§ **Exercise set**
[A] Translate the sentence "Sebipora is a fungal genus in the family Gelatoporiaceae." from the Sebipora text into French.
[B] Repeat the Sebipora text word for word from "Genus of fungi" to "from the hymenium.".

§ **Text excerpt**
┌────────

Sebipora

Scientific classification
- Kingdom: Fungi
- Division: Basidiomycota
- Class: Agaricomycetes
- Order: Polyporales
- Family: Gelatoporiaceae
- Genus: Sebipora Miettinen (2012)
- Type species: Sebipora aquosa Miettinen (2012)

= Sebipora =

Genus of fungi

Sebipora is a fungal genus in the family Gelatoporiaceae. It was circumscribed in 2012 by mycologist Otto Miettinen to contain the crust fungus Sebipora aquosa, its single species. This fungus is found in low altitudes in Sumatra and New Guinea, where it causes a white rot on dead angiosperm wood, particularly fallen tree trunks, and frequently on burned wood.

Sebipora aquosa has a monomitic hyphal system (containing only generative hyphae), and thin-walled, cylindrical spores measuring 5.7–7.6 by 2.1–2.7 μm and containing one or two oil drops. Cystidia and cystidioles are absent from the hymenium.

The binomial name, which combines the Latin words sebum ("tallow") and aquosus ("watery"), refers to the appearance of fresh fruit bodies. Sebiporia is grouped in the Cinereomyces clade. This clade, which groups phylogenetically outside of the "core polyporoid clade", contains the related genera Gelatoporia, Obba, and Cinereomyces. The genus was formally transferred to the new family Gelatoporiaceae in 2017.

└────────

Stored data:

┌────────

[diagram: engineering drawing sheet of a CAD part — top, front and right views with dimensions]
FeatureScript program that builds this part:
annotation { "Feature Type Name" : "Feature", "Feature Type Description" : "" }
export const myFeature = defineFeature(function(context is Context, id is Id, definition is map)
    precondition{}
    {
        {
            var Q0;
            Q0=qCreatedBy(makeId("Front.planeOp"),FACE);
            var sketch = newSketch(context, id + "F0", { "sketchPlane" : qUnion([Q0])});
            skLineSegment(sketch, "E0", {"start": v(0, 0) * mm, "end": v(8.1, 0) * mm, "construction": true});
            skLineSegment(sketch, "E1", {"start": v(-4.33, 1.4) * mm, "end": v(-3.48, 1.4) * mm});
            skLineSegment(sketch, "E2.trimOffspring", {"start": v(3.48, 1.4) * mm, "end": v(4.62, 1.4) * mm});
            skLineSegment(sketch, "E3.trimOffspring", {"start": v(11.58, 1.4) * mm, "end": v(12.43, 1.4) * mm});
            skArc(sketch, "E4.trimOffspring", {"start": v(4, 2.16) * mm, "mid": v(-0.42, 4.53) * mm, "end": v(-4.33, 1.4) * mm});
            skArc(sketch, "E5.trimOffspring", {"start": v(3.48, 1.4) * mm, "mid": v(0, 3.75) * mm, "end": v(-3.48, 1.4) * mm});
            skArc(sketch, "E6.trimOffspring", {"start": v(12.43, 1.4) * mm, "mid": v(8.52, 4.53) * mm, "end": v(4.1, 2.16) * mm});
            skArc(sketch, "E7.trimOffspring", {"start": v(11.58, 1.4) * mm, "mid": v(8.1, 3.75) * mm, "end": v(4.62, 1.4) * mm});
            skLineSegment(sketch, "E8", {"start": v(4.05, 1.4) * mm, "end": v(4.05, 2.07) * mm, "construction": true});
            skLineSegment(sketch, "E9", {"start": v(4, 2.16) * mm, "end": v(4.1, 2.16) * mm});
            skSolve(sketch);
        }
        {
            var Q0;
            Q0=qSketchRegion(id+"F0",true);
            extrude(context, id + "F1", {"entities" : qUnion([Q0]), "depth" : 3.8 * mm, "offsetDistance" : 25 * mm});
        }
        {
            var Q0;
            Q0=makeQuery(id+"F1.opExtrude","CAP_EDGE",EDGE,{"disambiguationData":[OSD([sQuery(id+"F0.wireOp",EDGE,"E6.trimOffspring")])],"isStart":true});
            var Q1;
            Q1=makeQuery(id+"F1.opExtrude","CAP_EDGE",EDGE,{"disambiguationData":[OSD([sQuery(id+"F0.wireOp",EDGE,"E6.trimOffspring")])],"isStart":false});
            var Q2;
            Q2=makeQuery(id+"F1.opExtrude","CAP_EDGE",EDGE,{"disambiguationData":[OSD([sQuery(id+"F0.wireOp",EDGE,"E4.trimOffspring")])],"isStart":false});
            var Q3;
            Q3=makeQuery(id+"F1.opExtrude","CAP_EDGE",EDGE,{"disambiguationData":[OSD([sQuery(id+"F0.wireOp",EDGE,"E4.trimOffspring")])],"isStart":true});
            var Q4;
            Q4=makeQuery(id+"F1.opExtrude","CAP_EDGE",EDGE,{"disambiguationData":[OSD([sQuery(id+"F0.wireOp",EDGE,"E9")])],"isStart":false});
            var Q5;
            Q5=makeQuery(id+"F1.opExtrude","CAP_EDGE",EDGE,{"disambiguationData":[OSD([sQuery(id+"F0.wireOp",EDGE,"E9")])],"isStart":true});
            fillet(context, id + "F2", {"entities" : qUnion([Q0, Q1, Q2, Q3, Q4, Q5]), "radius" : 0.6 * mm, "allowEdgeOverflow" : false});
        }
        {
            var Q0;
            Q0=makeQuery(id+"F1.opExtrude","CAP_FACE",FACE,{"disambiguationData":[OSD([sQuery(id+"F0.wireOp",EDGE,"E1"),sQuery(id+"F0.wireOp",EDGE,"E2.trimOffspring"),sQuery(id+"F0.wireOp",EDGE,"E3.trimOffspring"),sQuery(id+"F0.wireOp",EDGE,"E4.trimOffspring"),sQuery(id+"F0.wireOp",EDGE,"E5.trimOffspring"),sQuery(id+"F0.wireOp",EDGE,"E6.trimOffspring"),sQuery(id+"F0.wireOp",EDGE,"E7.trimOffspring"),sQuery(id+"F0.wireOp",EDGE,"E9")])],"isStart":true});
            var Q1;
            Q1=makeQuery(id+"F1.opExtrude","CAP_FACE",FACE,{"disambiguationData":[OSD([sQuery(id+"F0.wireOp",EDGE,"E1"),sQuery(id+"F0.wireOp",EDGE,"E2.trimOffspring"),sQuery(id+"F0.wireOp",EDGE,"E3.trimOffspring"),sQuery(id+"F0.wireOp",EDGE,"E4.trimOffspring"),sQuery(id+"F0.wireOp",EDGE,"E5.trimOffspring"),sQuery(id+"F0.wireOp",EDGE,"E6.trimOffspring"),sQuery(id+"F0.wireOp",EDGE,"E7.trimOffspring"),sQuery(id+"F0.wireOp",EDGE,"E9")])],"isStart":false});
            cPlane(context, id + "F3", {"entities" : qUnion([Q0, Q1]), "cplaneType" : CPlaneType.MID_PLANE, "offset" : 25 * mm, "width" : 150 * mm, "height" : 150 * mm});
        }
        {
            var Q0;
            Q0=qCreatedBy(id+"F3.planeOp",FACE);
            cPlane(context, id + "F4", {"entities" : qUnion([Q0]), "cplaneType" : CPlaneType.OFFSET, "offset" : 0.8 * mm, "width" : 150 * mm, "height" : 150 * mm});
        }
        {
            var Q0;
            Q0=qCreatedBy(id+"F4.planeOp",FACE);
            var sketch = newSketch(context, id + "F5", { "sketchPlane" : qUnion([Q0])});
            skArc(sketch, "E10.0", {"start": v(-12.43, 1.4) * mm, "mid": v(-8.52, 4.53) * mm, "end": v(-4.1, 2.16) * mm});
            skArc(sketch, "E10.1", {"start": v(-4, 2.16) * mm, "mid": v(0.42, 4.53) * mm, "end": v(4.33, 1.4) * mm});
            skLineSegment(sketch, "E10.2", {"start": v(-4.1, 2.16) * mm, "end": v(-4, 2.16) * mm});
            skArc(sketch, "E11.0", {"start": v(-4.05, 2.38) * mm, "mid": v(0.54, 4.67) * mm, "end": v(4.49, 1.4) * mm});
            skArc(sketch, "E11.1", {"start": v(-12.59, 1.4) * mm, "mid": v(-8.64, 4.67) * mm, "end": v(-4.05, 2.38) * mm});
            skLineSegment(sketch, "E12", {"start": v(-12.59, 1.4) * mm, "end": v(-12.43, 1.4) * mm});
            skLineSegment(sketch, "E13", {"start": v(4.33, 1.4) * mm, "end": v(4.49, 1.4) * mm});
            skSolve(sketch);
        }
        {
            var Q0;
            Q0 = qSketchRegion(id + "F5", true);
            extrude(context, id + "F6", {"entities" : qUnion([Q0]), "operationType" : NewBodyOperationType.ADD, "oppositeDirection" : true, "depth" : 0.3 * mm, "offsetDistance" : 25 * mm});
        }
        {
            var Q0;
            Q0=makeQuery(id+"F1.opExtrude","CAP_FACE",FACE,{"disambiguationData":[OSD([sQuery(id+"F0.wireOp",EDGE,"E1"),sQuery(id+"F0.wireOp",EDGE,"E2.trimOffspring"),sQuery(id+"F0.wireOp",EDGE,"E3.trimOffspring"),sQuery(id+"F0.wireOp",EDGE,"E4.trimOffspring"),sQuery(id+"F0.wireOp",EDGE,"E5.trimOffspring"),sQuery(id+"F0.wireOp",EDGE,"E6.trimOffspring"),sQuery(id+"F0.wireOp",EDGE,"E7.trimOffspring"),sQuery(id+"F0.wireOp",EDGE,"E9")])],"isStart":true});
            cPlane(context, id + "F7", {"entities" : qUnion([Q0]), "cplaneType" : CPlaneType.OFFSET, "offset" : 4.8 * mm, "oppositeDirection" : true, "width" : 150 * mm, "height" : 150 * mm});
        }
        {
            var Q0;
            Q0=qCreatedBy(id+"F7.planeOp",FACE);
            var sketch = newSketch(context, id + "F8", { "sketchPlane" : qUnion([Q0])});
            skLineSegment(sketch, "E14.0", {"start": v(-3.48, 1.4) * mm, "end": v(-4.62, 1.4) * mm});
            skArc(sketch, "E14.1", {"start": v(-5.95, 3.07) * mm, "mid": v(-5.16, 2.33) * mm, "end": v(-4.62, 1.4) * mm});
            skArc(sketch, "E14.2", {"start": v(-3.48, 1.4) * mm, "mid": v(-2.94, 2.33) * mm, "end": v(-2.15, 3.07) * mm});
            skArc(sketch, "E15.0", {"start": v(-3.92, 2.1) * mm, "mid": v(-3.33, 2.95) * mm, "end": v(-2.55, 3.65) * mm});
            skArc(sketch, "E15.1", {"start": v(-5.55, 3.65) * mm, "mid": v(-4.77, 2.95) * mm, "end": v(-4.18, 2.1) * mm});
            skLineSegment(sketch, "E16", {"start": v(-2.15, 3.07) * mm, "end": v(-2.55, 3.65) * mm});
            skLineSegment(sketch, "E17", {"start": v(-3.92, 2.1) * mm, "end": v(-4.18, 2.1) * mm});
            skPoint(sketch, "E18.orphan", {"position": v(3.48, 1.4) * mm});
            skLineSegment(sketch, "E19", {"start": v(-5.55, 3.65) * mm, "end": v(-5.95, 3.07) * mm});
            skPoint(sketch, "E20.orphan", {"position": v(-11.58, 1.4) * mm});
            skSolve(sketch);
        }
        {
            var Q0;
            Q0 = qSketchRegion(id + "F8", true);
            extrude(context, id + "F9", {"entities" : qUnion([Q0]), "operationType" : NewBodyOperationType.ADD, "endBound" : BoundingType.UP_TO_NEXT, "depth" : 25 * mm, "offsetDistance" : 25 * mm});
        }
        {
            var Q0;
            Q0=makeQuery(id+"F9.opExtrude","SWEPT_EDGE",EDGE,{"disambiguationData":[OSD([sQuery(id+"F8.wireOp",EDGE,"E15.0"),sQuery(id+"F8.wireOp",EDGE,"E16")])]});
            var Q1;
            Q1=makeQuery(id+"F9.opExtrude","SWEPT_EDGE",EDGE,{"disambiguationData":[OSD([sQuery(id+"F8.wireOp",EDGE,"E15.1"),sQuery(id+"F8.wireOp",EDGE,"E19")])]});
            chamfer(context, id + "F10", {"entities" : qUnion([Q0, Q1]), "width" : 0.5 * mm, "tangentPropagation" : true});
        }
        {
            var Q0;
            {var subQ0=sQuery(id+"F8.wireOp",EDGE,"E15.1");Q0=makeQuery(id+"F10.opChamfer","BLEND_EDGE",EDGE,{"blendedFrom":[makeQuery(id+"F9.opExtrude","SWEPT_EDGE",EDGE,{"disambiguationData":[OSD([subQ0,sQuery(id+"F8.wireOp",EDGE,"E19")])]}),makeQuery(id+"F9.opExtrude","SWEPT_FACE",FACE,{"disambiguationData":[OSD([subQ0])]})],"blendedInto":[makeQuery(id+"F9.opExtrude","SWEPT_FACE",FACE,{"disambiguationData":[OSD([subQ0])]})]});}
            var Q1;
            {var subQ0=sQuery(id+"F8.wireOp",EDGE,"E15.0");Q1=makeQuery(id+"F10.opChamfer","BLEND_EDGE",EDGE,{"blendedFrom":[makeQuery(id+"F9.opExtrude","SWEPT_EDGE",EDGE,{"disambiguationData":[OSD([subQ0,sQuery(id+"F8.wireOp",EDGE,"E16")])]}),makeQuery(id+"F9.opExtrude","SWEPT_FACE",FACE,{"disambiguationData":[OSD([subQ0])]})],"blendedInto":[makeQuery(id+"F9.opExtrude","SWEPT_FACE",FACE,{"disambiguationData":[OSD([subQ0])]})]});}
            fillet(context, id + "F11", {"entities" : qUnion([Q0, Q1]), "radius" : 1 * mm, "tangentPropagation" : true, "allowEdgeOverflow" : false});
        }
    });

└────────

§ **Task answers**
[A] Sebipora est un genre de champignons de la famille des Gelatoporiaceae.

[B]
Genus of fungi

Sebipora is a fungal genus in the family Gelatoporiaceae. It was circumscribed in 2012 by mycologist Otto Miettinen to contain the crust fungus Sebipora aquosa, its single species. This fungus is found in low altitudes in Sumatra and New Guinea, where it causes a white rot on dead angiosperm wood, particularly fallen tree trunks, and frequently on burned wood.

Sebipora aquosa has a monomitic hyphal system (containing only generative hyphae), and thin-walled, cylindrical spores measuring 5.7–7.6 by 2.1–2.7 μm and containing one or two oil drops. Cystidia and cystidioles are absent from the hymenium.